(Records from a data source)
══════

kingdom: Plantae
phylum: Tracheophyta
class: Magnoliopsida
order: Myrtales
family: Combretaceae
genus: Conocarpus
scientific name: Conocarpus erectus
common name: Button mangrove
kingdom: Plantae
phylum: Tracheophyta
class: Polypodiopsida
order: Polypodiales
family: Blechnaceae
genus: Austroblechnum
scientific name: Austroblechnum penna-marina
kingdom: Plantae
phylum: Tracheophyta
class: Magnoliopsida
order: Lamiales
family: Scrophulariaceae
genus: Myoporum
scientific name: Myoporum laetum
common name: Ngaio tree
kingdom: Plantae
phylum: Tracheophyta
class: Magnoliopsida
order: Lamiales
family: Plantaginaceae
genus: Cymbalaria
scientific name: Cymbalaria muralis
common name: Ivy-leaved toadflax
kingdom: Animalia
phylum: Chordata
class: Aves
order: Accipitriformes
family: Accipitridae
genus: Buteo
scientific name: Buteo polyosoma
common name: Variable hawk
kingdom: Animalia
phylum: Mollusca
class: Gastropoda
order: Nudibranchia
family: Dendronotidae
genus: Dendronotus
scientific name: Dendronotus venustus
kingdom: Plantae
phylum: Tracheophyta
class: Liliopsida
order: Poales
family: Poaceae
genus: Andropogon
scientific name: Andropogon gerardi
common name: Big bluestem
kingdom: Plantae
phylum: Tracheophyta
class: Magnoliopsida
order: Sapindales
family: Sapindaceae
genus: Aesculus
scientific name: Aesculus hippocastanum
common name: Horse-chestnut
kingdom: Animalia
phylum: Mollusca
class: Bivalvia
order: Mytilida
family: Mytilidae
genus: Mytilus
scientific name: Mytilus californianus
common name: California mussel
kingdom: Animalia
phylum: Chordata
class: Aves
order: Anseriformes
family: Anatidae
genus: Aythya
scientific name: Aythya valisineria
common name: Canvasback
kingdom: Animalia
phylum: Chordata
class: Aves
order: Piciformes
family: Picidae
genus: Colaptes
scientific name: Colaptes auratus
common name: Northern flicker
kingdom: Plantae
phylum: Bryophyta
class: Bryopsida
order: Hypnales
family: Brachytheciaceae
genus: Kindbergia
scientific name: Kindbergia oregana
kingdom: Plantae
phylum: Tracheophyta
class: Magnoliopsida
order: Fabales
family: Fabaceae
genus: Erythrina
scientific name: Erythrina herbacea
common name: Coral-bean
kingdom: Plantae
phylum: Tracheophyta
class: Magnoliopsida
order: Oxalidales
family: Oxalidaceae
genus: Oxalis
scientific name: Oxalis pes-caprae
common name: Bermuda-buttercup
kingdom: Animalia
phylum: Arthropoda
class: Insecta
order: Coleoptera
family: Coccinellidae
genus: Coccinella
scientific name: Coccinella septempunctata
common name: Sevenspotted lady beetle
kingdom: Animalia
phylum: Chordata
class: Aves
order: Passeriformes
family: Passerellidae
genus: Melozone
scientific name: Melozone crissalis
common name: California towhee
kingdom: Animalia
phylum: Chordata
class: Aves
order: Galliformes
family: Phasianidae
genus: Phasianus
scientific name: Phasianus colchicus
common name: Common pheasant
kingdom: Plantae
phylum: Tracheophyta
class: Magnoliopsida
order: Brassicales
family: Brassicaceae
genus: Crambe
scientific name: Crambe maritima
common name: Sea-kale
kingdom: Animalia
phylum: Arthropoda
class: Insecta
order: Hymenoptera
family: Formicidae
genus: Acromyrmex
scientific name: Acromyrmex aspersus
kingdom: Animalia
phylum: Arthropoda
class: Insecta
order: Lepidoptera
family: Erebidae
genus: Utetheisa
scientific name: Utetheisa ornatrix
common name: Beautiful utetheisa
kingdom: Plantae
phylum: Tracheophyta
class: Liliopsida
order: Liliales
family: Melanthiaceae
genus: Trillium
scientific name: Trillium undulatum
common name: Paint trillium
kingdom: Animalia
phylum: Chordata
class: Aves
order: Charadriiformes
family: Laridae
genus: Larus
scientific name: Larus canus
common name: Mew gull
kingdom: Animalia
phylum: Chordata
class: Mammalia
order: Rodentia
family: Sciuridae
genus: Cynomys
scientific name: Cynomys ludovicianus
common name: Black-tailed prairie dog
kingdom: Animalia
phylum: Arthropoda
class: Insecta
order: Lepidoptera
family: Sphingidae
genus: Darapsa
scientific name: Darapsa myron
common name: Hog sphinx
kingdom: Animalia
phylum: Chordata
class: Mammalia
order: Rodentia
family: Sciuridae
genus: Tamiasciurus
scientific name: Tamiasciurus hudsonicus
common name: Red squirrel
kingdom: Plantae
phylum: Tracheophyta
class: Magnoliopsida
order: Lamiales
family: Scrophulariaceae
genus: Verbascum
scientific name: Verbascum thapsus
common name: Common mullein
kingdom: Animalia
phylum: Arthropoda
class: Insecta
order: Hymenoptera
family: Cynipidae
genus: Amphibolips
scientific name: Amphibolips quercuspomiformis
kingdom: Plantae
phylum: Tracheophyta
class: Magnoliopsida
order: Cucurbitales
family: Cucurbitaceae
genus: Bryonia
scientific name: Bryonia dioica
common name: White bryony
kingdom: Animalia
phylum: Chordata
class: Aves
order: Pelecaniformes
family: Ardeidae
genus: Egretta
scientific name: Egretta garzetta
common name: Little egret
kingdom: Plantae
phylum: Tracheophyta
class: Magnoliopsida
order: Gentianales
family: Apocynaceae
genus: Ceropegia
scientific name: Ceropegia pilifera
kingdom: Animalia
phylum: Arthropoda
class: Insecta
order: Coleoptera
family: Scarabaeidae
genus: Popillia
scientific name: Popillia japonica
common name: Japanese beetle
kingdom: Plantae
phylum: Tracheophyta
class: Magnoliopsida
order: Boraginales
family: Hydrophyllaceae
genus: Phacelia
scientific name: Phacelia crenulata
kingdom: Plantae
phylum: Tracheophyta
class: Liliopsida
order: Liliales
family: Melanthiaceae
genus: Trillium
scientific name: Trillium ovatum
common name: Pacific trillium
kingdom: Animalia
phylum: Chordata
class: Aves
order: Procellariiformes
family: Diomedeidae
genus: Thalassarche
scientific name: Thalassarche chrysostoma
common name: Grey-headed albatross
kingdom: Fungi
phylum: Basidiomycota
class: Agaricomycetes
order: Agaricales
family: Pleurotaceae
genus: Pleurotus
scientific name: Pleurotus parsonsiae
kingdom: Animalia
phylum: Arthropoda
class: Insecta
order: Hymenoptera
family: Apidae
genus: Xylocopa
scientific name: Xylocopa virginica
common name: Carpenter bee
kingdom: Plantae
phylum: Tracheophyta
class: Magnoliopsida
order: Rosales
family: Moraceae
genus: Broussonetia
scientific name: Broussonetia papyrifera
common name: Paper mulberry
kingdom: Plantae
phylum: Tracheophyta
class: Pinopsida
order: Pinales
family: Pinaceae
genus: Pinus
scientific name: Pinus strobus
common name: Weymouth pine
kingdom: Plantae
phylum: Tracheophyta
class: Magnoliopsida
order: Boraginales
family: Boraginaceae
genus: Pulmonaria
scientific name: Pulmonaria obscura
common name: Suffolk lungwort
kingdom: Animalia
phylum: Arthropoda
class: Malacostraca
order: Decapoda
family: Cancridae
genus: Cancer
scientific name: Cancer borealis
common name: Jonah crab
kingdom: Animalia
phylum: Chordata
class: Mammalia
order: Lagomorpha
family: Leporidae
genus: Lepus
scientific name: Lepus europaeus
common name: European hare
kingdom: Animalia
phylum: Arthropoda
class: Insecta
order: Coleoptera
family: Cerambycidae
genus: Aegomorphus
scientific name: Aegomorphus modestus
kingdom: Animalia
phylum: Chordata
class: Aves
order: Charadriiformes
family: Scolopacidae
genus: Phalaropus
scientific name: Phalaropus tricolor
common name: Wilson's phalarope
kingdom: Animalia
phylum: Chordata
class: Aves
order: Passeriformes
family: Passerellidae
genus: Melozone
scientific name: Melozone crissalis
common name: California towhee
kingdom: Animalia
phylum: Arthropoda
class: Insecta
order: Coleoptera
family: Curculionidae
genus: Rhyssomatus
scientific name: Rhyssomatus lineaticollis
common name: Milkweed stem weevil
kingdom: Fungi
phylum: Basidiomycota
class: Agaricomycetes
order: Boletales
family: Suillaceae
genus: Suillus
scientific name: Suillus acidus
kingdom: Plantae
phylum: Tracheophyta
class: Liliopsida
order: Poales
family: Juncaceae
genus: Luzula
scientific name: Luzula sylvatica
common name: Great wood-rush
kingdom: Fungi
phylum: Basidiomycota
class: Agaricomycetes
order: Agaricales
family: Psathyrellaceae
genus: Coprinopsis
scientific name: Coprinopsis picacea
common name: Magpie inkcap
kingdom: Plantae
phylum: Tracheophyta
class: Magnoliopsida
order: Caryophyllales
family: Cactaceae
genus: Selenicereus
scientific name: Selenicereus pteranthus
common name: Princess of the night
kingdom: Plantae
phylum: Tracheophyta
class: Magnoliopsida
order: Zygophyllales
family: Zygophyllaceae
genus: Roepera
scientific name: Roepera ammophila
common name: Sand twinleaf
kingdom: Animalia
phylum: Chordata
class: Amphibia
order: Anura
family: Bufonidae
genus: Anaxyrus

══════

**Given instruction**
Copy out the lines of the listing without any changes, starting at the line that contains "order: Accipitriformes" and ending at the line that contains "scientific name: Aythya valisineria", both of those lines included.

**Written response**
order: Accipitriformes
family: Accipitridae
genus: Buteo
scientific name: Buteo polyosoma
common name: Variable hawk
kingdom: Animalia
phylum: Mollusca
class: Gastropoda
order: Nudibranchia
family: Dendronotidae
genus: Dendronotus
scientific name: Dendronotus venustus
kingdom: Plantae
phylum: Tracheophyta
class: Liliopsida
order: Poales
family: Poaceae
genus: Andropogon
scientific name: Andropogon gerardi
common name: Big bluestem
kingdom: Plantae
phylum: Tracheophyta
class: Magnoliopsida
order: Sapindales
family: Sapindaceae
genus: Aesculus
scientific name: Aesculus hippocastanum
common name: Horse-chestnut
kingdom: Animalia
phylum: Mollusca
class: Bivalvia
order: Mytilida
family: Mytilidae
genus: Mytilus
scientific name: Mytilus californianus
common name: California mussel
kingdom: Animalia
phylum: Chordata
class: Aves
order: Anseriformes
family: Anatidae
genus: Aythya
scientific name: Aythya valisineria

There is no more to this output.